Yes, we're still considering an SPD study. We just haven't marked it for a start date given the other trials, which we think are critically important, and of equal or potentially even higher medical value. So we'll keep updating you on that, but there's a lot of interest in this triplet and exactly which venue we'll be using to have it evaluated. Will depend on some new information going forward. But we tend to go forward with it.
We just haven't figured out the venue yet.
Got it. And secondly, can you talk about the rationale for evaluating the selinexor combination studies in colorect and lung cancer?
Yes, sure. You may recall, although it was a very long time ago, it seems Several years ago, we published the phase 1 results of single agent selinexor in 1st in human in patients with advanced. Solid tumor malignancies. There were, there were, I believe, 6 different partial responses there. These are these were resist confirmed partial responses across the smattering of diseases.
One of the PRs was in metastatic colorectal cancer KRAS mutant, one of them, to a couple of them were actually in melanoma. 1 was in, I believe, in pancreatic cancer and 1 in ovarian cancer. So there was and then a couple of others. So there is some single agent activity of this drug in solid tumors. And you'll see the first activity in actually in liposarcoma, the phase 3 readout, which we expect to be mid this year.
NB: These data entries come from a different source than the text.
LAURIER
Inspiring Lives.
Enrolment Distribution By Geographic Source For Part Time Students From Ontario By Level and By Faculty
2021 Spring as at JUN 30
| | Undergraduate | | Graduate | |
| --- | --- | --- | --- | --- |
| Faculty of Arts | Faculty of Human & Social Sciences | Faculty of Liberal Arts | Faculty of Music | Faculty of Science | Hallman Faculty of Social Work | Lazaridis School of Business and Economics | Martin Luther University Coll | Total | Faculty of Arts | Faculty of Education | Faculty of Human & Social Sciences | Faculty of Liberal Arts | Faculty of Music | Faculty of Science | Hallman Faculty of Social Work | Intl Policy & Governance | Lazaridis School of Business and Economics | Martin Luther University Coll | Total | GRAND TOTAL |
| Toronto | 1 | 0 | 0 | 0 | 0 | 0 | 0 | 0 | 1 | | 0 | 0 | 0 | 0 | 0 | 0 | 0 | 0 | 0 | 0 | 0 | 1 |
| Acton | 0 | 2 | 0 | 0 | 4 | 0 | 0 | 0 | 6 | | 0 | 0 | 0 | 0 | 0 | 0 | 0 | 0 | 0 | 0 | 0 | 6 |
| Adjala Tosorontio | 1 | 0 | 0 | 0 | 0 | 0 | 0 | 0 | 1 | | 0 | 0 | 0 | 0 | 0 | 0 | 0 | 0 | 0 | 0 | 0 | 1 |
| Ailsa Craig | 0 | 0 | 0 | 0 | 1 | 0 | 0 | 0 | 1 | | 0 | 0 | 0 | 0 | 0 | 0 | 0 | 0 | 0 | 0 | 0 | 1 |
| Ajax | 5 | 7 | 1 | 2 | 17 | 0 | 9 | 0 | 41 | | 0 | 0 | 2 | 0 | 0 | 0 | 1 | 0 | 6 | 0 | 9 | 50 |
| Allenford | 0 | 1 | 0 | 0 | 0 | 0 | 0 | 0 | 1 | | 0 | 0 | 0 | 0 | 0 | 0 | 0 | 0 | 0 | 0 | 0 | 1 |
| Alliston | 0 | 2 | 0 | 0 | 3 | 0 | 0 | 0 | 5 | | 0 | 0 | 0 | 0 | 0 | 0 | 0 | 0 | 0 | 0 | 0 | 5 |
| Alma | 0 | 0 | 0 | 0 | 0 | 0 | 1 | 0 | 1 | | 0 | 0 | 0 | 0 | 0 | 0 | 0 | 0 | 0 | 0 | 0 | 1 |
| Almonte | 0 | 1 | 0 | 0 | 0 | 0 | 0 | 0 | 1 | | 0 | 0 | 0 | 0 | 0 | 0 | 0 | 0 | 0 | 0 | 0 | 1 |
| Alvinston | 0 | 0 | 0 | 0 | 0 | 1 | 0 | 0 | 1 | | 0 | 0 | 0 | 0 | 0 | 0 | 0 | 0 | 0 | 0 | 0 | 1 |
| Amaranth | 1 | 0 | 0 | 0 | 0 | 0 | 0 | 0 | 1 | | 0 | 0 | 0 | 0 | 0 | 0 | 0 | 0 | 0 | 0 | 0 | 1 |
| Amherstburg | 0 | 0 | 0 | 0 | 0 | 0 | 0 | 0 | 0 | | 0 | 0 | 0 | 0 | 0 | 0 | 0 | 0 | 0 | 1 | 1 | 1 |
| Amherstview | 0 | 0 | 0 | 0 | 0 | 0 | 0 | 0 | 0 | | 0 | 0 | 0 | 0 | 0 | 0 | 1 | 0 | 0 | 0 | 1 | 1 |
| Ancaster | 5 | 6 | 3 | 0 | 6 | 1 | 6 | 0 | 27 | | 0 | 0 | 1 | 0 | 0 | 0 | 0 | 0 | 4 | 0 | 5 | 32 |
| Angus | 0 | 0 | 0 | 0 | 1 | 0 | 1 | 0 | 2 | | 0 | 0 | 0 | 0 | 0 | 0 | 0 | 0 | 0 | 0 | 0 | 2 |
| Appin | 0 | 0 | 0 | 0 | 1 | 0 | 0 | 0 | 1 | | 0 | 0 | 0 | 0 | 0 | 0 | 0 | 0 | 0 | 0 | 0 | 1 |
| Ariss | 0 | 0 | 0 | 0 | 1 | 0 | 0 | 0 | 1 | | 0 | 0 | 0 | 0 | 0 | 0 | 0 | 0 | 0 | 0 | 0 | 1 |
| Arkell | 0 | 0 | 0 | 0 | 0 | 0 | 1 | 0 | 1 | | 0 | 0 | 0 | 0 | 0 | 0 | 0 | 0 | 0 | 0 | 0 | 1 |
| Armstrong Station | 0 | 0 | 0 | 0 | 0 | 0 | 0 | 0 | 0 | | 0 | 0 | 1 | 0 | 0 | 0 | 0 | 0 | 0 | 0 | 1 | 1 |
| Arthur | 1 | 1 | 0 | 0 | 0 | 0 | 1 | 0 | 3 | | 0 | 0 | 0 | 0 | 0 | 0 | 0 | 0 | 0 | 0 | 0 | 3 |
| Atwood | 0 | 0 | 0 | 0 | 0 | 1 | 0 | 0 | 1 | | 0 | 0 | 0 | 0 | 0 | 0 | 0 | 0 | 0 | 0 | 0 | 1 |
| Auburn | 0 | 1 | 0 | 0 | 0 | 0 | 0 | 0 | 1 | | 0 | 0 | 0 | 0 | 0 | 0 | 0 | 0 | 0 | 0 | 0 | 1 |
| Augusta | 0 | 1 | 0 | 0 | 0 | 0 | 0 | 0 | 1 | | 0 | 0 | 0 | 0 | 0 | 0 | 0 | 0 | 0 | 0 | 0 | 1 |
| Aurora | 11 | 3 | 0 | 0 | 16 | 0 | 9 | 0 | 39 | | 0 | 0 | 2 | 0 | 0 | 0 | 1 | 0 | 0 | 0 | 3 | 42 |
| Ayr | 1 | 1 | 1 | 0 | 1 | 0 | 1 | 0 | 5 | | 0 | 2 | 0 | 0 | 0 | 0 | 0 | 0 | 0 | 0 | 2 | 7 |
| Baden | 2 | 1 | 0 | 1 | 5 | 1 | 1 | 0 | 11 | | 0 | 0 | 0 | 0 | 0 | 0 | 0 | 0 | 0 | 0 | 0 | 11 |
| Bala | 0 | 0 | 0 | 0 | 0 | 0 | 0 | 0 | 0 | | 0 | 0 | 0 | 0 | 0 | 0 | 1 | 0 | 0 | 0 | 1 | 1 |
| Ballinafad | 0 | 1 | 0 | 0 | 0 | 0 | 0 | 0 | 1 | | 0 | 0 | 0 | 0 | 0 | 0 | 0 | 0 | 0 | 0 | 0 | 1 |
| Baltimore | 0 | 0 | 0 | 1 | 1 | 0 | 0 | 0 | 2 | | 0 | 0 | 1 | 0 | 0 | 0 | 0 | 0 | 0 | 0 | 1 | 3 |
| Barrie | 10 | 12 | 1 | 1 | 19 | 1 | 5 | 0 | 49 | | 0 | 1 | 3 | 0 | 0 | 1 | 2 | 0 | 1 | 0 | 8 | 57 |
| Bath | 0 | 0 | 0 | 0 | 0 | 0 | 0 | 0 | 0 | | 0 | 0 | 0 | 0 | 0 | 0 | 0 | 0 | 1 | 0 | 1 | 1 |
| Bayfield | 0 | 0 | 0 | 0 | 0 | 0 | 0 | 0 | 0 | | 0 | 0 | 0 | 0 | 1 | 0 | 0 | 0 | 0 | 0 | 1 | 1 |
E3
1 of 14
But got back to the colorectal in lung, there's a given the single agent activity in colorectal that we reported, there were a number of stable disease patients and we've also followed that up with some additional data from Asian patients with colorectal, particularly with KRAS mutant colorectal disease that show that selinexor can induce tumor shrinkage, not typically in the PR range, but certainly shrinking tumors with some durability. So there is some single agent activity in colorectal. Obviously, the PD-1s have shown minimal activity in microsatellite stable colorectal cancer. And so the goal will be to combine these 2 agents that show minimal activity separately PD-1s to work. And then obviously to complement the AXPO mechanism of selinexor with the immunotherapy.
I should say there's an ongoing study at MD Anderson looking at selinexor in combination with Keytruda and nivo, And then we've established the safety of these combinations and we look forward to presenting some combination data in the not too distant future in those indications across several solid tumors. So we know that we can do these combinations safely and we want to expand this into colorectal, which is a big unmet need now. Given the minimal activity of new drugs in colorectal cancer. On the lung cancer side, there was a nature medicine publication of the mechanism of action of, selinexor in lung cancer, particularly in RAS mutant lung cancer. And docetaxel is a standard of care second line agent.
So we've had an investigator sponsored trial that's been ongoing. In this, we are encouraged by what we've seen to the point in that study of expovial plus docetaxel. To make that into a company sponsored trial. And we expect to have some updates for that trial later this year as well. So there's good preclinical and some clinical evidence.
For the activity of these regimens now and some very important solid tumors. And we're looking forward to announcing some data this year and next in that regard.
Got it. Thank you.
Thank you. Speakers, I'm showing no further questions in the queue at this time. I would now like to turn the call back over to Mr. Michael Kaufman, for any further remarks.
Hi, thanks very much and thanks everybody for for joining us today. I think we're going to see a great year coming. And we look forward to you updating on all the progress. Have a great day.
Ladies and gentlemen, this concludes today's conference call. Thank you for your participation. You may now disconnect.